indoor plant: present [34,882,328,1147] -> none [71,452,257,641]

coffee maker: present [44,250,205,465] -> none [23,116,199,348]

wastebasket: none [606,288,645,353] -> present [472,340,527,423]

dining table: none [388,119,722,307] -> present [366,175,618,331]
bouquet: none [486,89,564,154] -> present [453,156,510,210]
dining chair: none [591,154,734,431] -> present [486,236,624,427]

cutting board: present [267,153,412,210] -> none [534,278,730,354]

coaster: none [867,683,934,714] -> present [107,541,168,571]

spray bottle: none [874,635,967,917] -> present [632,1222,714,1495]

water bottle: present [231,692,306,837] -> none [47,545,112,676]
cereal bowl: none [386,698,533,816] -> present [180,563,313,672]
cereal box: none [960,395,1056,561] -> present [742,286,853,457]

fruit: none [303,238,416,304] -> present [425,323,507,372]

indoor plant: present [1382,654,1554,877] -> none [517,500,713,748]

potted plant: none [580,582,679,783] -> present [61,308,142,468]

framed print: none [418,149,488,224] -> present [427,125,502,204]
--*--
» Exercise objective
Above are the records. Print exactly, and only, the lines from the line with "dining chair: none" to the line with "spray bottle: none", both inclusive.

» Written response
dining chair: none [591,154,734,431] -> present [486,236,624,427]

cutting board: present [267,153,412,210] -> none [534,278,730,354]

coaster: none [867,683,934,714] -> present [107,541,168,571]

spray bottle: none [874,635,967,917] -> present [632,1222,714,1495]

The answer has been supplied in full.